Embedded within a recent U.S. celebrity news story titled “From Cindy Crawford to Adam Sandler: 15 celebrities turning 50 in 2016” is a few minutes of an interview with the famous J.K. Rowling, writer of the Harry Potter books. In the excerpt, Rowling was asked about her upcoming 50th birthday (in July) and how she felt about that. She replied by talking about the fact that her mother died at just 45 years of age, which is one reason she believes that: “You’ve got to celebrate every year you’re here, and in good health, and what’s the alternative to aging? … I’m looking forward to it.” Rowling was also asked questions about what frightens her and what she is proud of, which she replied to by talking about giving the commencement address at Harvard University in 2008. Referring to that, in the interview excerpt, she said: “I’m normally proudest of myself when I’ve done something that frightens me.

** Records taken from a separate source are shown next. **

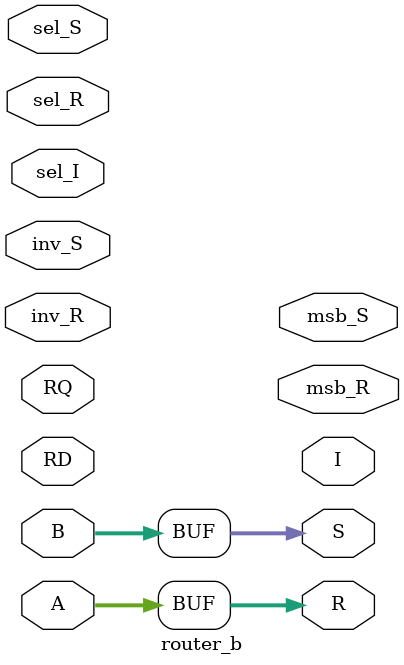
<source format=v>
module router_b ( A, B, RQ, RD, sel_R, sel_S, inv_R, inv_S, sel_I, R, S, I, 
        msb_R, msb_S );
  input [23:0] A;
  input [23:0] B;
  input [23:0] RQ;
  input [23:0] RD;
  input [1:0] sel_R;
  input [1:0] sel_S;
  input [1:0] sel_I;
  output [23:0] R;
  output [23:0] S;
  output [23:0] I;
  input inv_R, inv_S;
  output msb_R, msb_S;

  assign R[23] = A[23];
  assign R[22] = A[22];
  assign R[21] = A[21];
  assign R[20] = A[20];
  assign R[19] = A[19];
  assign R[18] = A[18];
  assign R[17] = A[17];
  assign R[16] = A[16];
  assign R[15] = A[15];
  assign R[14] = A[14];
  assign R[13] = A[13];
  assign R[12] = A[12];
  assign R[11] = A[11];
  assign R[10] = A[10];
  assign R[9] = A[9];
  assign R[8] = A[8];
  assign R[7] = A[7];
  assign R[6] = A[6];
  assign R[5] = A[5];
  assign R[4] = A[4];
  assign R[3] = A[3];
  assign R[2] = A[2];
  assign R[1] = A[1];
  assign R[0] = A[0];
  assign S[23] = B[23];
  assign S[22] = B[22];
  assign S[21] = B[21];
  assign S[20] = B[20];
  assign S[19] = B[19];
  assign S[18] = B[18];
  assign S[17] = B[17];
  assign S[16] = B[16];
  assign S[15] = B[15];
  assign S[14] = B[14];
  assign S[13] = B[13];
  assign S[12] = B[12];
  assign S[11] = B[11];
  assign S[10] = B[10];
  assign S[9] = B[9];
  assign S[8] = B[8];
  assign S[7] = B[7];
  assign S[6] = B[6];
  assign S[5] = B[5];
  assign S[4] = B[4];
  assign S[3] = B[3];
  assign S[2] = B[2];
  assign S[1] = B[1];
  assign S[0] = B[0];

endmodule

</source>
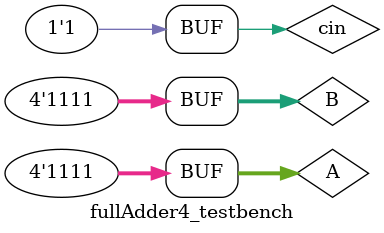
<source format=sv>
module fullAdder4 (A, B, cin, sum, cout);

	input logic [3:0] A;
	input logic [3:0] B;
	input logic cin;
	
	output logic [3:0] sum;
	output logic cout;
	
	logic c0, c1, c2;
	
	fullAdder FA0 (.A(A[0]), .B(B[0]), .cin(cin), .sum(sum[0]), .cout(c0));
	fullAdder FA1 (.A(A[1]), .B(B[1]), .cin(c0), .sum(sum[1]), .cout(c1));
	fullAdder FA2 (.A(A[2]), .B(B[2]), .cin(c1), .sum(sum[2]), .cout(c2));
	fullAdder FA3 (.A(A[3]), .B(B[3]), .cin(c2), .sum(sum[3]), .cout(cout));
	
endmodule

// Test for 4 bit full adder. 
module fullAdder4_testbench();

		logic [3:0] A;
		logic [3:0] B;
		logic [3:0] sum;
		logic cin;
		logic cout;
		
		fullAdder4 dut (.A, .B, .cin, .sum, .cout);
		
		initial begin
		// test cases:
			A=4'b0000; B=4'b0000; cin=1'b0; #10;// expected: sum=0000, cout=0 
			A=4'b0001; B=4'b0001; cin=1'b0; #10;// expected: sum=0010, cout=0
			A=4'b0100; B=4'b1000; cin=1'b0; #10;// expected: sum=1100, cout=0
			A=4'b0111; B=4'b0111; cin=1'b0; #10;// expected: sum=1110, cout=0
			A=4'b1111; B=4'b1111; cin=1'b0; #10;// expected: sum=1110, cout=1
			A=4'b1111; B=4'b1111; cin=1'b1; #10;// expected: sum=1111, cout=1
		end

		
endmodule
</source>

I believe in courage, which I think is the virtue that ensures all the other virtues (as Winston Churchill said).”
The leaders and members, volunteers and staff who have, over the last 50 years, made TESOL International Association the largest, most diverse and most inclusive association of its kind in the world today can also be proud of what we’ve achieved together. It took the courage of many people, some of whom, such as Dr. James Alatis, are sadly no longer with us. Many people have made many sacrifices and served the association with a passion and with professional commitment that has made us who we are today.
It also takes courage to take a long, hard look at ourselves, in the mirror, at the age of 50. As an association, TESOL has been doing this for the last 4 years, starting with the formation of the Governance Review Task Force, back in 2012. The governance restructuring is the largest of its kind undertaken in the history of the association, and it has involved hundreds of people, and thousands of hours of work, over the last 4 years. As a result of all this work, all the feedback given and gathered, we have restructured the organization to be more responsive, more accessible, and ready for the next 50 years.

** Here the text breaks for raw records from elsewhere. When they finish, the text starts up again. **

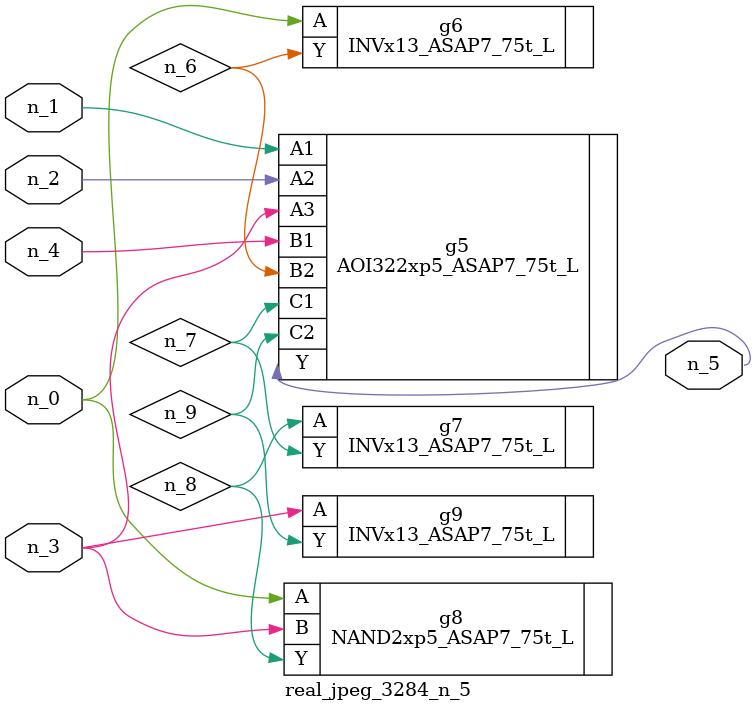
<source format=v>
module real_jpeg_3284_n_5 (n_4, n_0, n_1, n_2, n_3, n_5);

input n_4;
input n_0;
input n_1;
input n_2;
input n_3;

output n_5;

wire n_8;
wire n_6;
wire n_7;
wire n_9;

INVx13_ASAP7_75t_L g6 ( 
.A(n_0),
.Y(n_6)
);

NAND2xp5_ASAP7_75t_L g8 ( 
.A(n_0),
.B(n_3),
.Y(n_8)
);

AOI322xp5_ASAP7_75t_L g5 ( 
.A1(n_1),
.A2(n_2),
.A3(n_3),
.B1(n_4),
.B2(n_6),
.C1(n_7),
.C2(n_9),
.Y(n_5)
);

INVx13_ASAP7_75t_L g9 ( 
.A(n_3),
.Y(n_9)
);

INVx13_ASAP7_75t_L g7 ( 
.A(n_8),
.Y(n_7)
);


endmodule
</source>
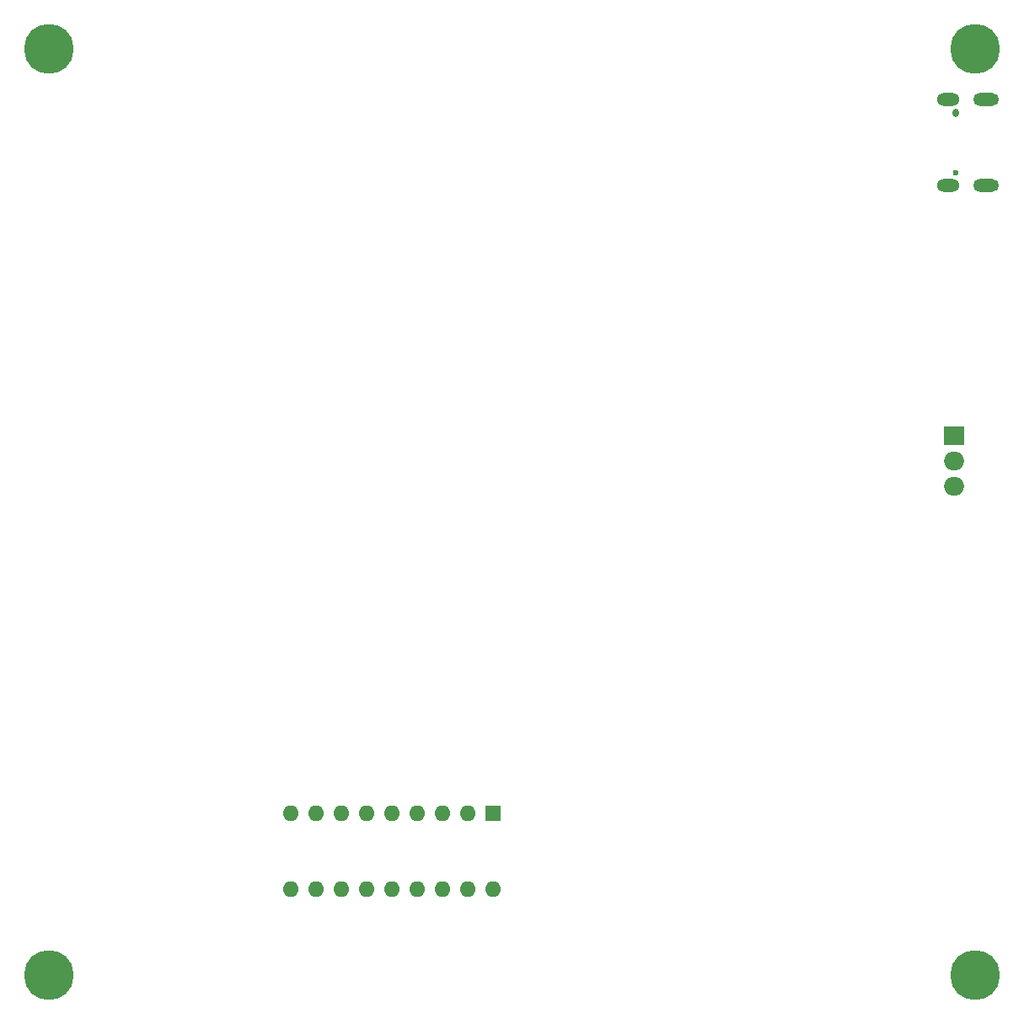
<source format=gbr>
%TF.GenerationSoftware,KiCad,Pcbnew,8.0.2*%
%TF.CreationDate,2024-05-13T15:00:17+02:00*%
%TF.ProjectId,i8008-sbc,69383030-382d-4736-9263-2e6b69636164,rev?*%
%TF.SameCoordinates,Original*%
%TF.FileFunction,Soldermask,Bot*%
%TF.FilePolarity,Negative*%
%FSLAX46Y46*%
G04 Gerber Fmt 4.6, Leading zero omitted, Abs format (unit mm)*
G04 Created by KiCad (PCBNEW 8.0.2) date 2024-05-13 15:00:17*
%MOMM*%
%LPD*%
G01*
G04 APERTURE LIST*
%ADD10R,1.600000X1.600000*%
%ADD11O,1.600000X1.600000*%
%ADD12C,0.800000*%
%ADD13C,5.000000*%
%ADD14C,0.600000*%
%ADD15O,0.600000X0.850000*%
%ADD16O,2.300000X1.300000*%
%ADD17O,2.600000X1.300000*%
%ADD18R,2.000000X1.905000*%
%ADD19O,2.000000X1.905000*%
G04 APERTURE END LIST*
D10*
%TO.C,U1*%
X148072000Y-130312000D03*
D11*
X145532000Y-130312000D03*
X142992000Y-130312000D03*
X140452000Y-130312000D03*
X137912000Y-130312000D03*
X135372000Y-130312000D03*
X132832000Y-130312000D03*
X130292000Y-130312000D03*
X127752000Y-130312000D03*
X127752000Y-137932000D03*
X130292000Y-137932000D03*
X132832000Y-137932000D03*
X135372000Y-137932000D03*
X137912000Y-137932000D03*
X140452000Y-137932000D03*
X142992000Y-137932000D03*
X145532000Y-137932000D03*
X148072000Y-137932000D03*
%TD*%
D12*
%TO.C,H3*%
X101625000Y-146500000D03*
X102174175Y-145174175D03*
X102174175Y-147825825D03*
X103500000Y-144625000D03*
D13*
X103500000Y-146500000D03*
D12*
X103500000Y-148375000D03*
X104825825Y-145174175D03*
X104825825Y-147825825D03*
X105375000Y-146500000D03*
%TD*%
D14*
%TO.C,J2*%
X194550000Y-65900000D03*
D15*
X194550000Y-59900000D03*
D16*
X193825000Y-67220000D03*
D17*
X197650000Y-67220000D03*
D16*
X193825000Y-58580000D03*
D17*
X197650000Y-58580000D03*
%TD*%
D12*
%TO.C,H2*%
X194625000Y-53500000D03*
X195174175Y-52174175D03*
X195174175Y-54825825D03*
X196500000Y-51625000D03*
D13*
X196500000Y-53500000D03*
D12*
X196500000Y-55375000D03*
X197825825Y-52174175D03*
X197825825Y-54825825D03*
X198375000Y-53500000D03*
%TD*%
D18*
%TO.C,U3*%
X194371250Y-92394750D03*
D19*
X194371250Y-94934750D03*
X194371250Y-97474750D03*
%TD*%
D12*
%TO.C,H1*%
X101625000Y-53500000D03*
X102174175Y-52174175D03*
X102174175Y-54825825D03*
X103500000Y-51625000D03*
D13*
X103500000Y-53500000D03*
D12*
X103500000Y-55375000D03*
X104825825Y-52174175D03*
X104825825Y-54825825D03*
X105375000Y-53500000D03*
%TD*%
%TO.C,H4*%
X194625000Y-146500000D03*
X195174175Y-145174175D03*
X195174175Y-147825825D03*
X196500000Y-144625000D03*
D13*
X196500000Y-146500000D03*
D12*
X196500000Y-148375000D03*
X197825825Y-145174175D03*
X197825825Y-147825825D03*
X198375000Y-146500000D03*
%TD*%
M02*

</source>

I hope to see you in Baltimore, in April, at TESOL 2016, where I can thank you personally for all you’ve done for TESOL International Association and for the field of TESOL. In the meantime, please accept my heartfelt thanks here, and I look forward to seeing you soon!
Dr. Andy Curtis is the 50th president of TESOL International Association. He received his MA in applied linguistics and English language teaching, and his PhD in international education, from the University of York in England. From 2007 to 2011, he was the director of the English Language Teaching Unit at the Chinese University of Hong Kong and a professor in the Faculty of Education there. Prior to 2007, he was the executive director of the School of English at Queen’s University in Ontario, Canada, and a professor at the School for International Training in Vermont, USA. Andy has published numerous articles, book chapters, and books, and been invited to work with teachers in Europe, Asia, Africa, and the Middle East, as well as North, South, and Central America. He is based in Ontario, Canada, from where he works as an independent consultant for language teaching organizations worldwide.